3. **Manage users:**
- Scroll to the "User Management" section at the bottom.
- **Add new users:** Enter username, password, and check "Admin" if they should have admin access.
- **Edit users:** Click "Edit" on any user to modify their password or admin status.
- **Delete users:** Click "Delete" to remove a user (you cannot delete your own account).

## File structure

### Project layout

```txt
captcha-labeling-tool/
├── LICENSE
├── README.md
├── requirements.txt
├── storage/ # Base dir for sites (configurable)
│ ├── users.json # User accounts (auto-created)
│ ├── site_a/
│ │ ├── img/ # CAPTCHA images for this site
│ │ ├── labels.json # Labels for this site
│ │ └── buckets.json # Bucket state (auto-created)
│ └── site_b/
│ ├── img/
│ └── labels.json
└── src/
├── app.py # Flask app and API
├── auth.py # Authentication and user management
├── bucket_manager.py # Per-site bucket logic
├── file_lock.py # Safe JSON read/write
├── sites.py # Site discovery and paths
└── templates/
├── index.html # Labeling UI
├── admin.html # Admin review UI
├── login.html # Login page
└── setup.html # First-time setup page
```

### Labels format (per site)

Each site's `labels.json` stores labels in one of two formats:

**Legacy flat format** (backward compatible):

```json
{
"captcha_1.jpg": "p7xgy",
"captcha_2.jpg": "6c3fn",
"captcha_3.jpg": "__NULL__"
}
```

**Extended nested format** (with user tracking):

```json
{
"captcha_1.jpg": {
"value": "p7xgy",
"labeled_by": "alice"
},
"captcha_2.jpg": {
"value": "6c3fn",
"labeled_by": "bob",
"admin_review": {
"status": "sure",
"reviewed_by": "admin"
}
},
"captcha_3.jpg": {
"value": "__NULL__",
"labeled_by": "alice"
}
}
```

- `value`: The label text (or `"__NULL__"` for empty/unreadable images)
- `labeled_by`: Username of the user who created the label (added automatically)
- `admin_review.status`: `"sure"` or `"not_sure"` (set by admins)
- `admin_review.reviewed_by`: Username of the admin who reviewed the label

**Note:** New labels are automatically saved in the nested format with `labeled_by`. Existing flat labels remain compatible and are converted to nested format when updated.

### User accounts

User accounts are stored in `storage/users.json`:

```json
[
{
"username": "admin",
"password": "admin",
"is_admin": true
},
{
"username": "labeler1",
"password": "password123",
"is_admin": false
}
]
```

**First-time setup:** If `storage/users.json` doesn't exist or is empty, the app will redirect to `/setup` where you can create the first admin user. The first user created is automatically granted admin privileges.

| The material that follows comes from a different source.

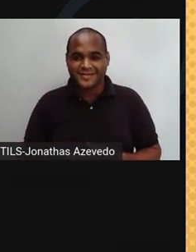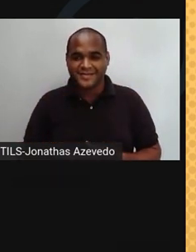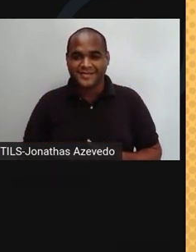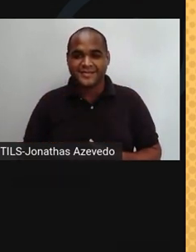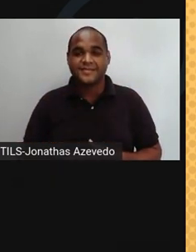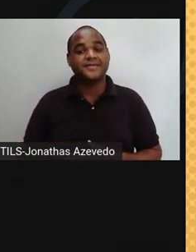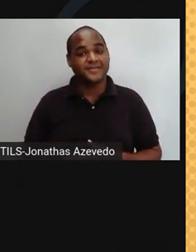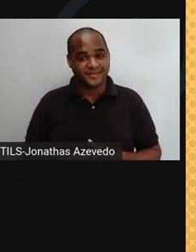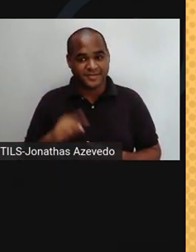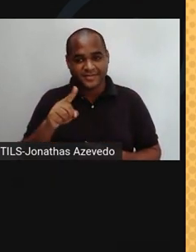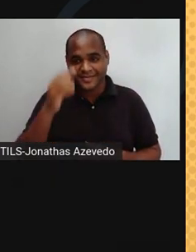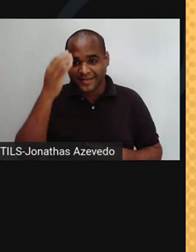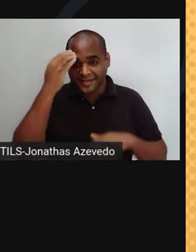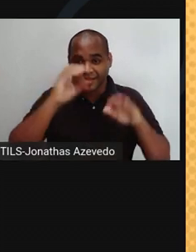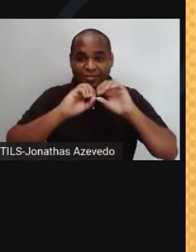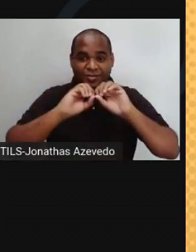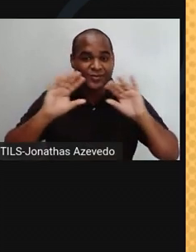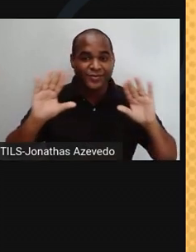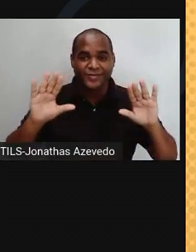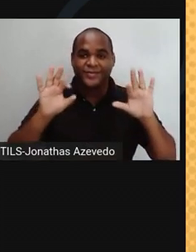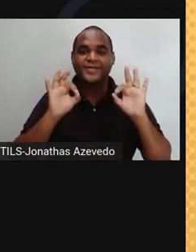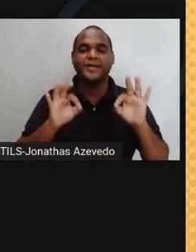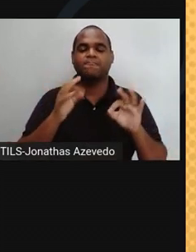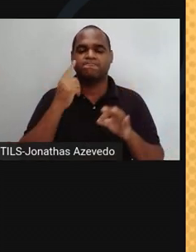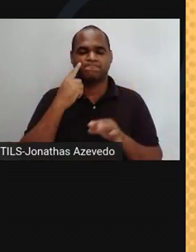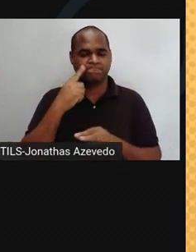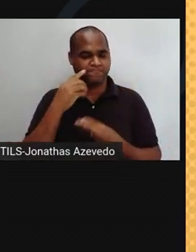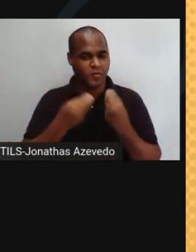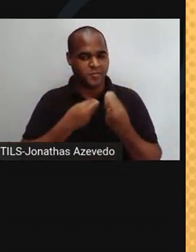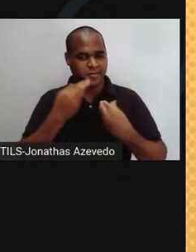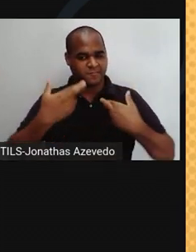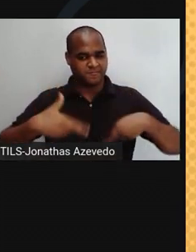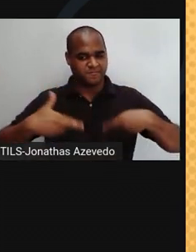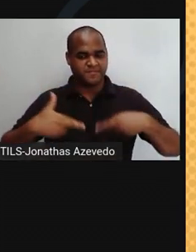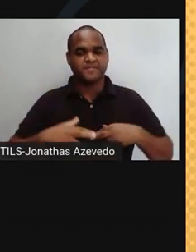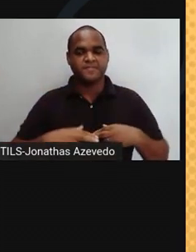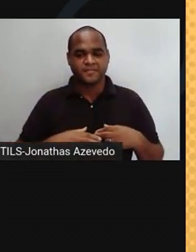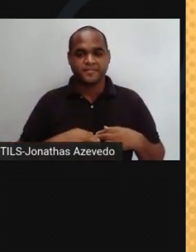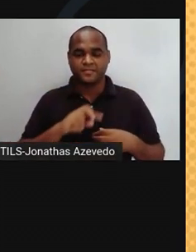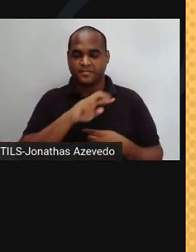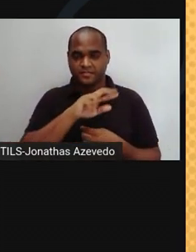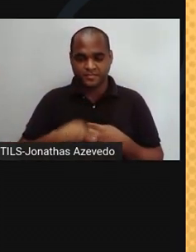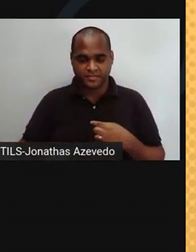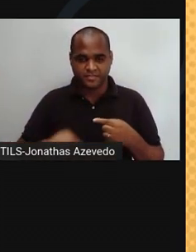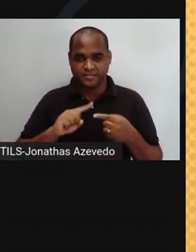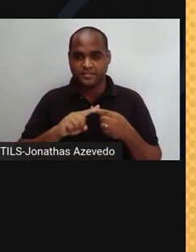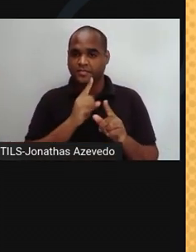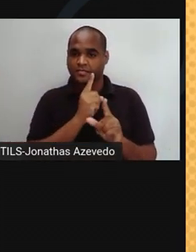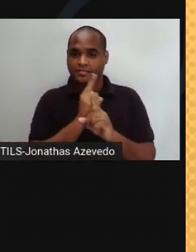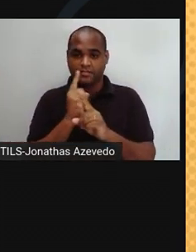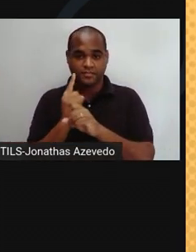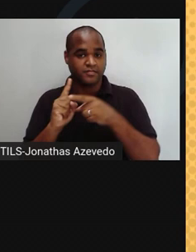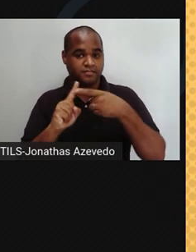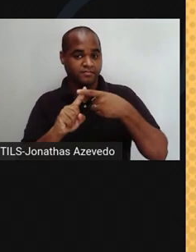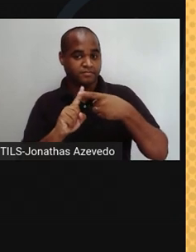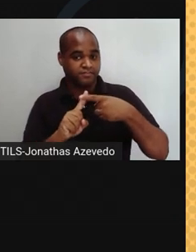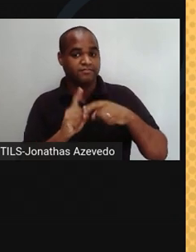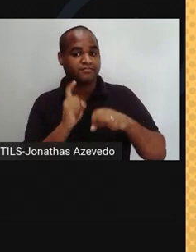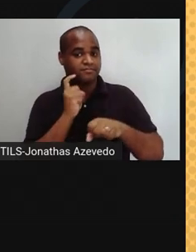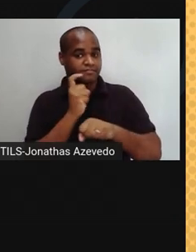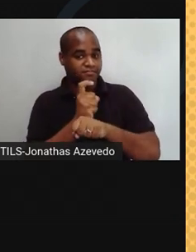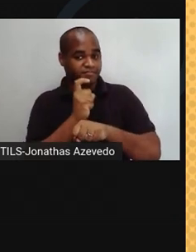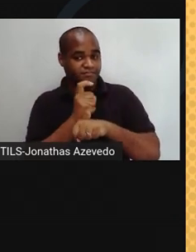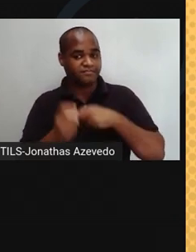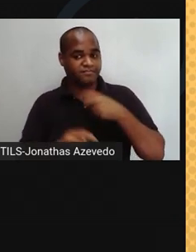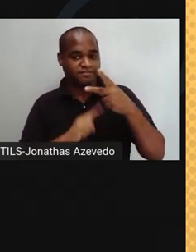Você entendeu tudo? Vamos revisar. A matéria pode ser encontrada em três estados. Sólido,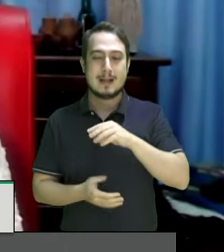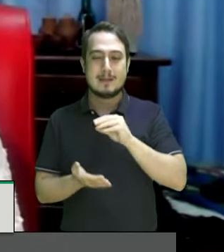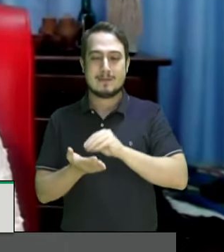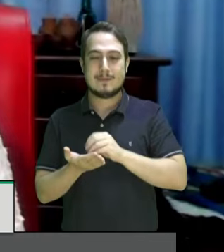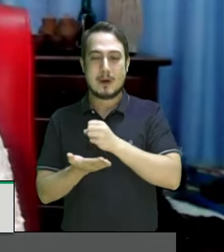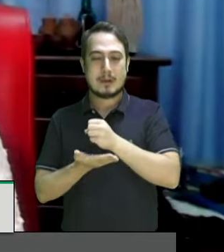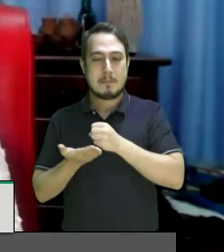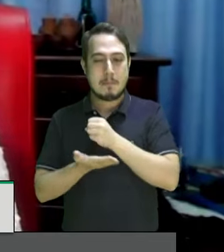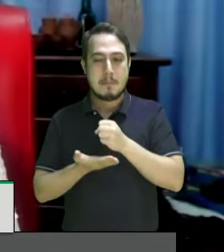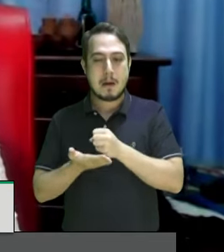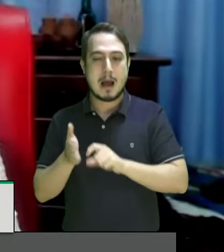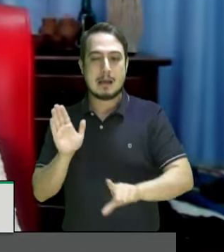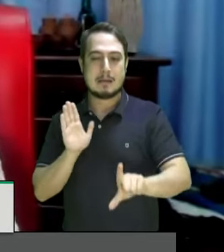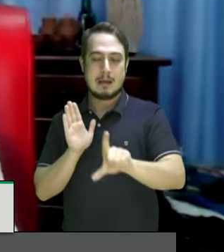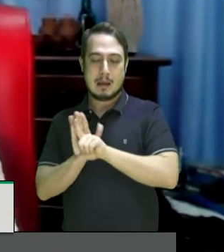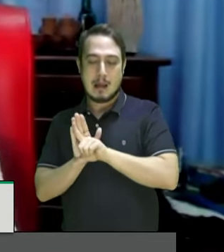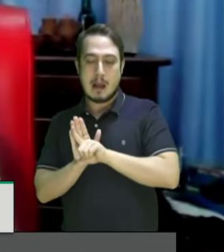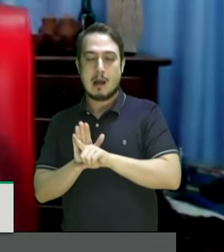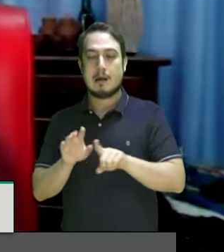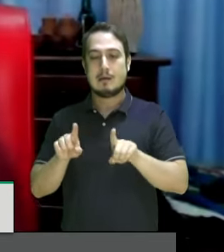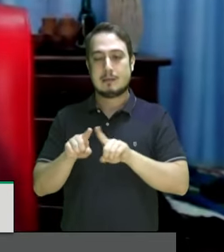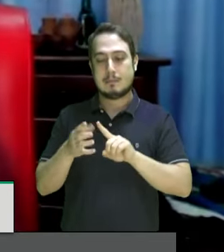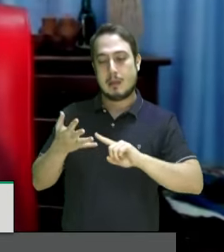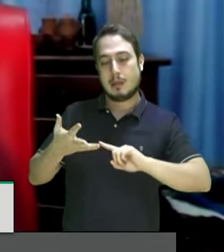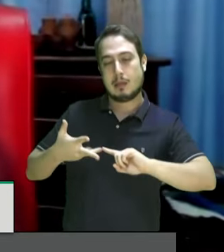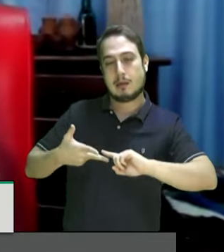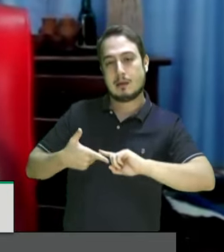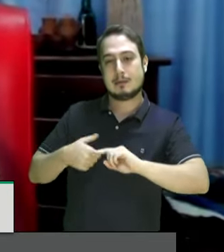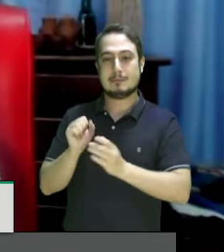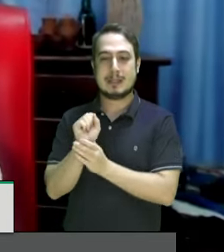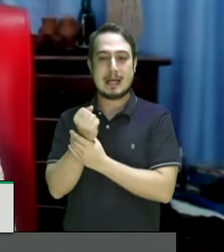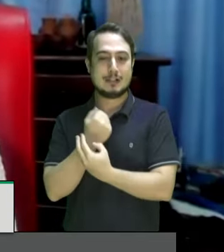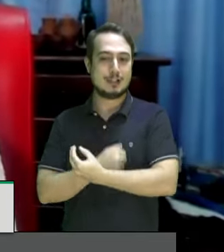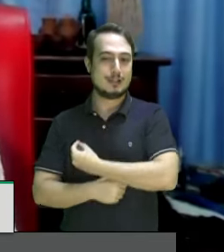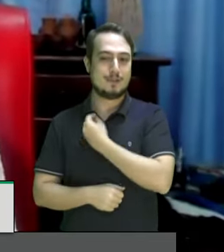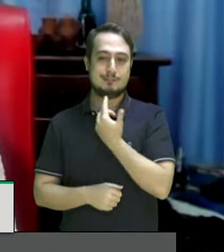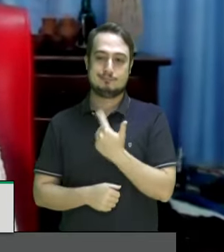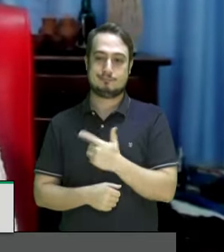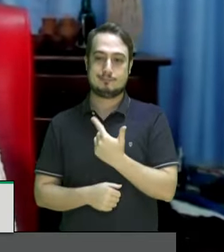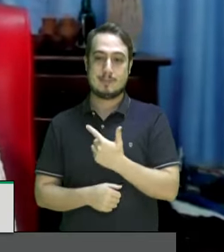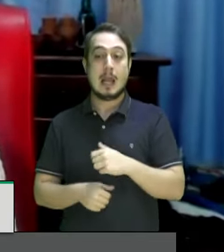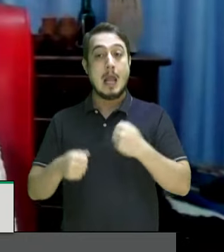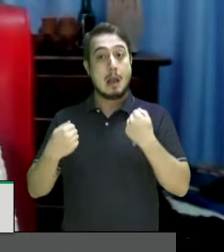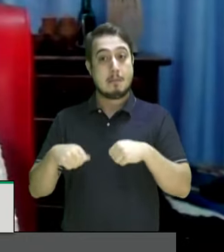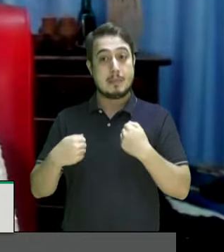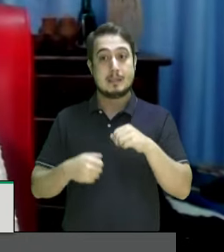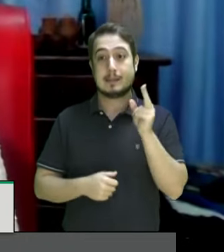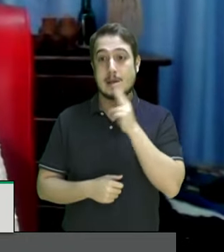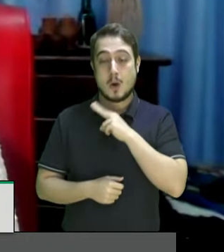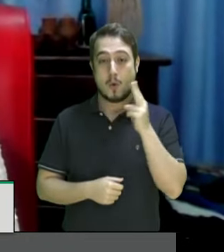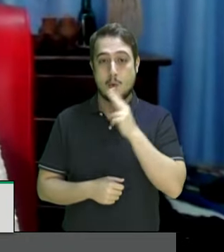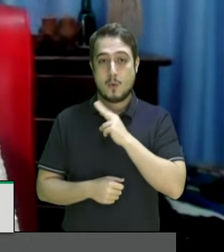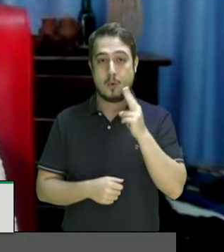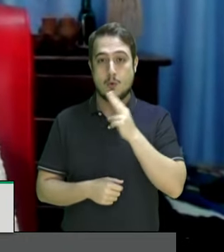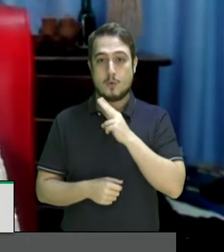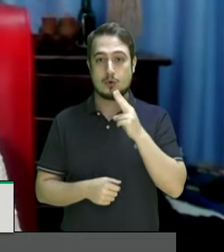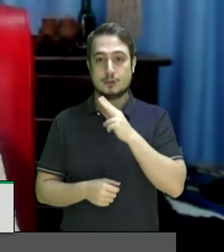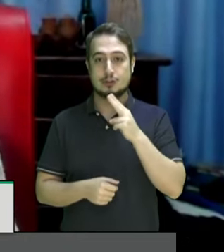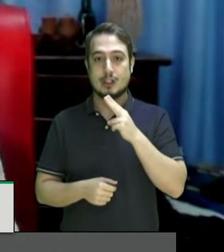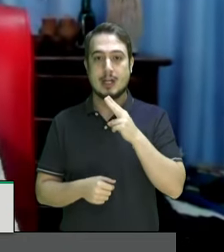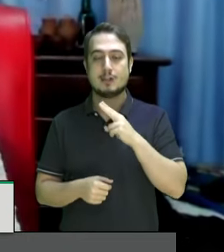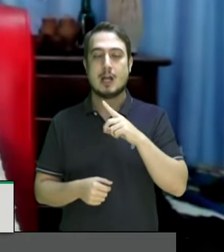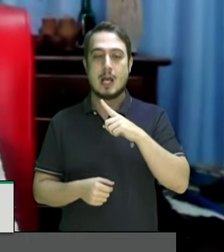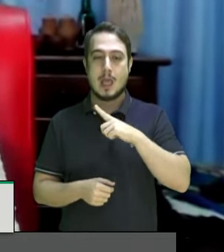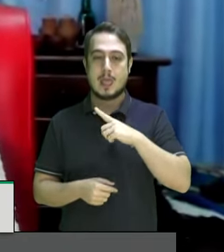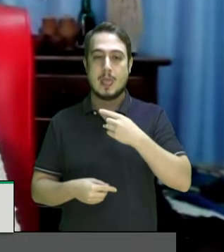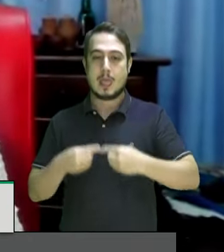legalmente em sua defesa e depois não tem a sua garantia de vida é necessário concretamente começar a realizar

**Security Note:** Passwords are stored in plain text. This is intentional for simplicity in a local tool. For production deployments, consider implementing password hashing.

## Contributing

Contributions are welcome! If you find any issues or have suggestions for improvements, please open an issue or submit a pull request.

## License

This project is licensed under the MIT License. See the `LICENSE` file for details.